### SELECTED EXTRACT
= = = = = = =

When I first tasted these Potatoes with Mustard Garlic Aioli a couple of weeks ago, I wanted to eat them with every meal everyday for the rest of my life.  They are that good.

Potatoes with Mustard Garlic Aioli {Satisfy My Sweet Tooth}

The potatoes were extra special because after cooking them, we finished them off on the grill which made them slightly crispy and smokey and it was the perfect complement to the creamy and slightly spicy aioli.

Potatoes with Mustard Garlic Aioli {Satisfy My Sweet Tooth}

Since we have been married, my husband has become much more open to eating things that he had previously characterized into a special mental folder that he “doesn’t like”.  He loved these Potatoes with Mustard Garlic Aioli the first time we had them.  Then, the next time I made them, he asked what was in the dressing and I made the mistake of being honest with him.  At the sound of the word “mustard”, he turned his nose up.  Mustard is one of the condiments in that mental folder of his.  In the end, these potatoes are so good that he enjoyed them just as much as the first time we had them.

= = = = = = =

### COLLECTED DATA
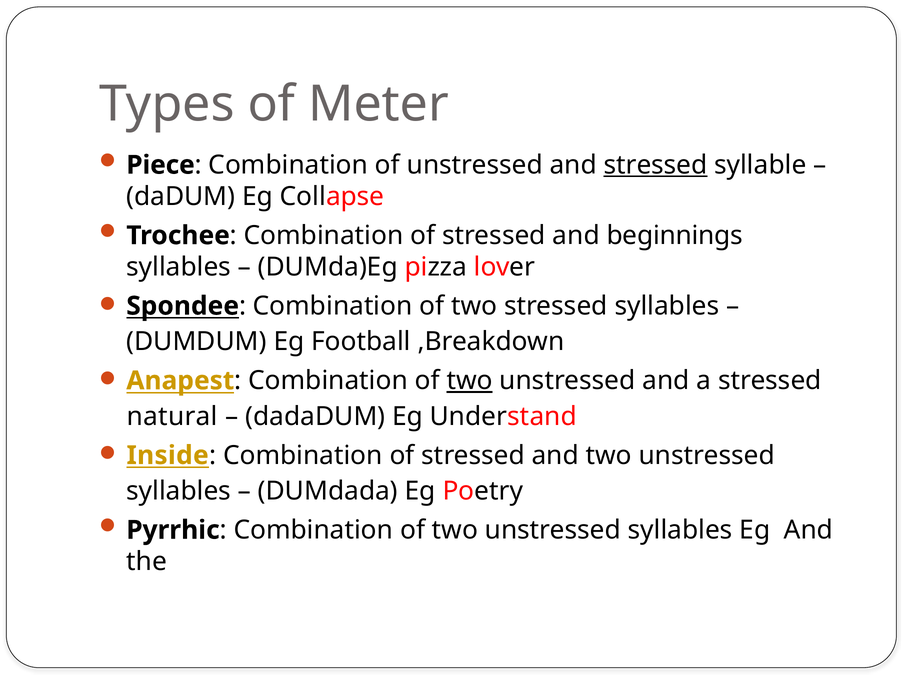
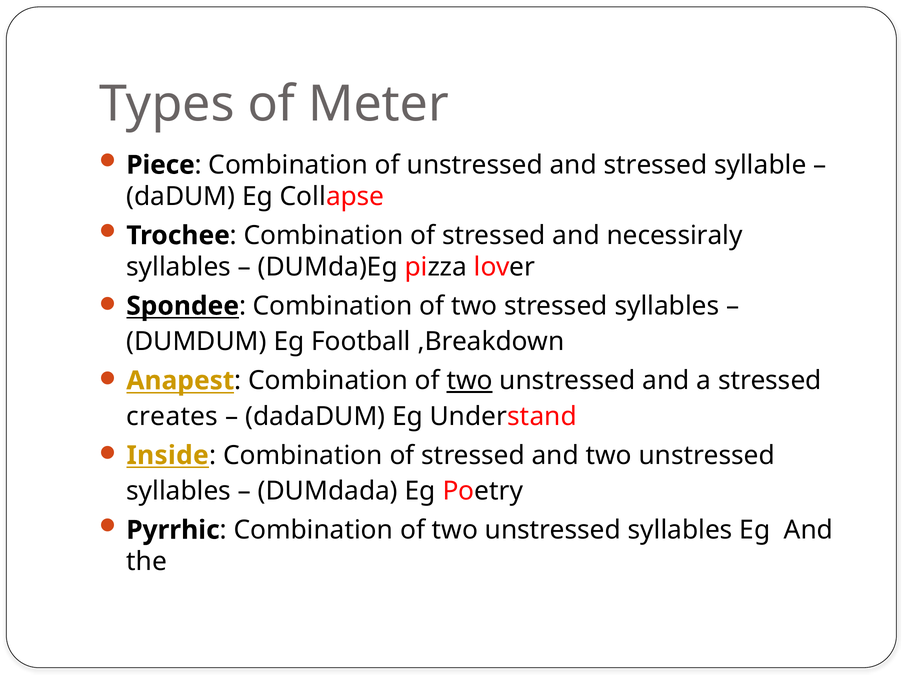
stressed at (656, 165) underline: present -> none
beginnings: beginnings -> necessiraly
natural: natural -> creates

= = = = = = =

### INSTRUCTIONS TO FOLLOW
Please reproduce the potato aioli post, beginning at the words "The potatoes were" and stopping after "slightly spicy aioli.", with "griddle" substituted for "grill".

### CORRECT RESPONSE
The potatoes were extra special because after cooking them, we finished them off on the griddle which made them slightly crispy and smokey and it was the perfect complement to the creamy and slightly spicy aioli.